TASKS TO CARRY OUT.
**1)** In the text on skating through Surf City, why did the writer choose skating over surfing?
**2)** Please write the next part of the text on skating through Surf City, picking up after its final sentence.
(TEXT PASSAGE)
FOLLOW ALONG
@nicefloatinghead
@gangculture
BETTER LISTENING
Rights of Spring
by Rights of Spring
I was too young and clueless to find this post-hardcore band from Washington DC when they emerged in the mid 1980s, only coming to them way later in life. But their 1985 debut album has been one of my favorites since I first heard it.
COASTAL BEAT
Skating through Surf City, USA
In the mid 80s, kids in HB inevitably ended up surfing or skating. I was way too poor to buy a surfboard and a wetsuit, so I gravitated to skating. I was able to cobble together a complete board from hand-me-down parts from friends. So, my only interaction with surfers was at school. Before the teacher would get to class, they’d tell me stories like, “Southside, 2 to 4 this morning, fully pumping, bruh. I shoulda ditched today. Some poser dropped in on me and I was like, ‘Meet me on the beach, kook.’ He did and I beat his ass. Look at the cut on my knuckle.” As progressive as we like to imagine we are, both the surfing and skating communities are populated by a depressing number of bigoted, homophobic, and toxically masculine people. Progressively hip-looking on the outside, but close-minded on the inside.
(End TEXT PASSAGE)
(ENTRIES PROVIDED)
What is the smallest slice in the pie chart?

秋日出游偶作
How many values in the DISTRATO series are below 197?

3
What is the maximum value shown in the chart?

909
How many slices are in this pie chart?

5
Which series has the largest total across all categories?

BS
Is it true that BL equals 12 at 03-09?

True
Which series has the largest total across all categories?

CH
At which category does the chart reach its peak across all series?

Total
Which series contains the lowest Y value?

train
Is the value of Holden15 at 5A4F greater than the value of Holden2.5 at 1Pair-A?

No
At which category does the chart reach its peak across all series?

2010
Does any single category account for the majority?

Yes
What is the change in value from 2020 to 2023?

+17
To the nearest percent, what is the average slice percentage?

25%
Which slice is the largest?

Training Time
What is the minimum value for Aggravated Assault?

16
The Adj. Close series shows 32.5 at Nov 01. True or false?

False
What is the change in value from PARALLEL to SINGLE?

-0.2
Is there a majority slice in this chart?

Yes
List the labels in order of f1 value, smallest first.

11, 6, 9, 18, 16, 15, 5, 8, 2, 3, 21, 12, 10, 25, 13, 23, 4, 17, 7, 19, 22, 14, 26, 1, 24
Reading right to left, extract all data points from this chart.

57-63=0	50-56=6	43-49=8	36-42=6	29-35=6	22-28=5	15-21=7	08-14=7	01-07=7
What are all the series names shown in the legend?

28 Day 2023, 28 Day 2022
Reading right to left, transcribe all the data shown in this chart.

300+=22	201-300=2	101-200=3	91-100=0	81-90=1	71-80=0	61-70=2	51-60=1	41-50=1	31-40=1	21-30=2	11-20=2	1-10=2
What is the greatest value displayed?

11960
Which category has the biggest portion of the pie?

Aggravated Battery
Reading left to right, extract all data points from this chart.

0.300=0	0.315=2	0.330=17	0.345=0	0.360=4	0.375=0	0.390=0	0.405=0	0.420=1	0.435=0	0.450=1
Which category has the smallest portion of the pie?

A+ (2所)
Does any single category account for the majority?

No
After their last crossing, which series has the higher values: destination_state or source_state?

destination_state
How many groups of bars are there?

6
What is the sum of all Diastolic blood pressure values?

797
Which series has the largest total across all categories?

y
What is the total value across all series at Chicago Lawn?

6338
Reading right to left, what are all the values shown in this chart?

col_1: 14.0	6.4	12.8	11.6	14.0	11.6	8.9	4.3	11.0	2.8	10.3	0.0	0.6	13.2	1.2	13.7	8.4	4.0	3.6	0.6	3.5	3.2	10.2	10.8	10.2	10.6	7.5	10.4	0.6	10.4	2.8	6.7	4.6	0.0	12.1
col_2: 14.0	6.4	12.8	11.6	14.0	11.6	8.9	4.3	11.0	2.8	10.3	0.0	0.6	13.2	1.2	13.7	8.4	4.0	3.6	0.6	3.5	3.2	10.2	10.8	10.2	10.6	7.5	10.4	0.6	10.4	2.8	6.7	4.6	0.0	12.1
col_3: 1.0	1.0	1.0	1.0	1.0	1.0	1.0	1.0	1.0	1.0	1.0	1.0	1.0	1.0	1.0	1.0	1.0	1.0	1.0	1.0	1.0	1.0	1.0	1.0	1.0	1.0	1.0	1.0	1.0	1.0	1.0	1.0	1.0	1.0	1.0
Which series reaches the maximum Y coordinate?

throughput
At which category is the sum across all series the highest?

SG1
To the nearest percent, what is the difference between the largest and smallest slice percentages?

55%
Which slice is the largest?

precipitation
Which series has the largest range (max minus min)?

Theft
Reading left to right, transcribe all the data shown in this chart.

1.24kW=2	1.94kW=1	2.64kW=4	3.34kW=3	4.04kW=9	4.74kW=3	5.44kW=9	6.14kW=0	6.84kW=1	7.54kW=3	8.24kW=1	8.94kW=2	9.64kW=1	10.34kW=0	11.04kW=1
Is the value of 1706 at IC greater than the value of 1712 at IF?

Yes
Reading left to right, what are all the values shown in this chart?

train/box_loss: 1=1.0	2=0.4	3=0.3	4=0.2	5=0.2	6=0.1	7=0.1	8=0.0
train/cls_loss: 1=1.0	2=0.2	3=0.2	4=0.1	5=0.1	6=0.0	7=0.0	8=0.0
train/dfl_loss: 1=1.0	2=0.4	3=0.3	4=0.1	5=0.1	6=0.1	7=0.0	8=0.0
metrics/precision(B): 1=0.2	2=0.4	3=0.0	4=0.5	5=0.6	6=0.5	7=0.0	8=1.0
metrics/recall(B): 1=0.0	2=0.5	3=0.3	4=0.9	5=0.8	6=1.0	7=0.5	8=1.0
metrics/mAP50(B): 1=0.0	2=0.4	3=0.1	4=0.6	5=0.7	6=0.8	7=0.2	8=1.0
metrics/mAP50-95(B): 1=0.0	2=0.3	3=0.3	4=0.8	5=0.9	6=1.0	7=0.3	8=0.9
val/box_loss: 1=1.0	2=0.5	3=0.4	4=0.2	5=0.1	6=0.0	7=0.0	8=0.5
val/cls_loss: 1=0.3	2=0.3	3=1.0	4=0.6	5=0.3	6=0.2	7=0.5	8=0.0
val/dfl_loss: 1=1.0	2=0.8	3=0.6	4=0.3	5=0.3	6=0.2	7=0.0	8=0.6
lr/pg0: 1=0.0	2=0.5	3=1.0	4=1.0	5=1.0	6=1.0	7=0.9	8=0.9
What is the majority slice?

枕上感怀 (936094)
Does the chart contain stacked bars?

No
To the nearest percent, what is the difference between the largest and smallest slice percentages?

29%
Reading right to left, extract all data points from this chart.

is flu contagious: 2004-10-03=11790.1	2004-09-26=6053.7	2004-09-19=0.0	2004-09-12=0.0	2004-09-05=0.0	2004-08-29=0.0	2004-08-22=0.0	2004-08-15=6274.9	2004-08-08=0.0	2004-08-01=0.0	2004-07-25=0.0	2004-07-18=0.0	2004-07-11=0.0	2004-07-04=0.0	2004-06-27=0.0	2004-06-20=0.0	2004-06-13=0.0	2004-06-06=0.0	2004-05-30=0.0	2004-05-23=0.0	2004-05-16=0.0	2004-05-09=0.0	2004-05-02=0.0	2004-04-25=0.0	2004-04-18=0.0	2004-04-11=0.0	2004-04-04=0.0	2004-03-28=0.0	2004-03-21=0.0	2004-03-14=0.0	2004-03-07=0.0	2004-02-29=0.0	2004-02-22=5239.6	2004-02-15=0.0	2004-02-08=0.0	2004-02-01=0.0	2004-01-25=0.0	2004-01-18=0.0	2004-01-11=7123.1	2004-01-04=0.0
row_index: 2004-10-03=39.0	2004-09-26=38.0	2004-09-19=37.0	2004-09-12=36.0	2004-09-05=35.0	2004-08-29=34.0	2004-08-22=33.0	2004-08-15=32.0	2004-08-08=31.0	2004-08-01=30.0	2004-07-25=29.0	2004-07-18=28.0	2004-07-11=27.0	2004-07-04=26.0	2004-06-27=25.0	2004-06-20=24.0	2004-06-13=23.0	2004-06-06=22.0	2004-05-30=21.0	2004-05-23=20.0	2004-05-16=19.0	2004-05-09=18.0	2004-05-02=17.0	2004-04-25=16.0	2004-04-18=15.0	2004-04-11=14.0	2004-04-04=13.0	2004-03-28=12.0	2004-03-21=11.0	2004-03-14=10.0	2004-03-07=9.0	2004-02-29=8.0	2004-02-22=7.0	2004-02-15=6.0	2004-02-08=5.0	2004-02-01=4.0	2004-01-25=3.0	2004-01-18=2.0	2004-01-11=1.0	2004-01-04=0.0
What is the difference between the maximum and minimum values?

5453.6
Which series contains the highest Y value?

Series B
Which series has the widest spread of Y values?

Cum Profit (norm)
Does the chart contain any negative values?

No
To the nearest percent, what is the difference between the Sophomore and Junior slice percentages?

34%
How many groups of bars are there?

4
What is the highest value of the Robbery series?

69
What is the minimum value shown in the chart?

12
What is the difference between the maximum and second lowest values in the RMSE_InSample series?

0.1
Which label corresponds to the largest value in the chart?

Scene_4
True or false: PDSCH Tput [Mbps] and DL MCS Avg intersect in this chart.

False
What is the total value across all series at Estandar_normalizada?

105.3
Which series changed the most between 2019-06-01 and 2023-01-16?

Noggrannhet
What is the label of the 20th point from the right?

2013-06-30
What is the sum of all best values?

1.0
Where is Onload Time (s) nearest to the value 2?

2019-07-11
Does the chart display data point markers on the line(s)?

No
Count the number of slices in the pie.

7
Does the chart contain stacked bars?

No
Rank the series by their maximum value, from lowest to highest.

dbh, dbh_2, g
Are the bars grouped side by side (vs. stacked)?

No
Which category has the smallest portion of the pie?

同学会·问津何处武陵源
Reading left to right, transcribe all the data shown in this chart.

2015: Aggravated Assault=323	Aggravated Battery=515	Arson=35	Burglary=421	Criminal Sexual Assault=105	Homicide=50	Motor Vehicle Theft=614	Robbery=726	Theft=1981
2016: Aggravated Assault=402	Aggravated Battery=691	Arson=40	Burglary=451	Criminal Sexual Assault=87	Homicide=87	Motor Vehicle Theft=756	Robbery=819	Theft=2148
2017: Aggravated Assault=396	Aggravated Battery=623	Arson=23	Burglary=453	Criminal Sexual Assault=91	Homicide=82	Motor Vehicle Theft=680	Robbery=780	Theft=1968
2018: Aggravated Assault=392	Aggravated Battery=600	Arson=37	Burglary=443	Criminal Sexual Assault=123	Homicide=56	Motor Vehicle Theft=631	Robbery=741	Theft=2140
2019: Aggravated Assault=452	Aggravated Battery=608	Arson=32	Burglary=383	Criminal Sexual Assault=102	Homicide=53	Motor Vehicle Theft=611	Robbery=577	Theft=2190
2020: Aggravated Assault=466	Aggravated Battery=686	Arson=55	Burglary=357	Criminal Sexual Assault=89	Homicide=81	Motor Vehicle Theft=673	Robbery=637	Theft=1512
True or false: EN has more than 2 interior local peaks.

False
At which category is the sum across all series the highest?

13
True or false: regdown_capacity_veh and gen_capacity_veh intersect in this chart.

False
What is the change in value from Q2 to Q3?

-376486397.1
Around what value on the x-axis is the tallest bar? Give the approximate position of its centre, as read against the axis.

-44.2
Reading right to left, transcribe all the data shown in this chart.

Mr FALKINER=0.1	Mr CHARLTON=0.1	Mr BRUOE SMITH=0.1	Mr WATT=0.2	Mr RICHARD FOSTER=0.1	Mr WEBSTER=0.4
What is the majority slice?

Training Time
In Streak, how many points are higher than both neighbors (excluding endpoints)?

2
(End ENTRIES PROVIDED)
WRITTEN RESPONSES.
**1)** The writer was too poor to buy a surfboard and a wetsuit.

**2)**
PAPER & INK
Raised by Wolves
by Jim Goldberg
This book continues to have a really big impact on my own art practice. Photographer Jim Goldberg befriended and documented a group of teenage runaways as they migrated back and forth between San Francisco and Los Angeles. The photos are a gritty look at the lives, loves, hardships, family damage, and drug use of these kids. Beyond the images, the book includes interviews, ephemeral items, drawings, documents, and hand-scribed notes from the subjects themselves—all interwoven to tell their stories. What sucks about recommending photobooks is that the great ones are rare and expensive, so the chance of people being able to find a physical copy is slim. But you can flip through Raised by Wolves in full online by clicking here.
BOARD STORIES
On Decks
I usually say my favorite Toy Machine deck art is my “Religion, Politics, Lies” board (left), which shows a man wearing TV glasses getting injected through the ear with a syringe filled with its namesake. More recently, I did a deck called “Flag” (middle) that also has a not-so-subtle message. Since last year, the “Never Wore a Mask” deck (right) is my new favorite. It pokes fun at the people that see a simple safety measure in place to help reduce a global pandemic as something political. Check out more Toy Machine decks here.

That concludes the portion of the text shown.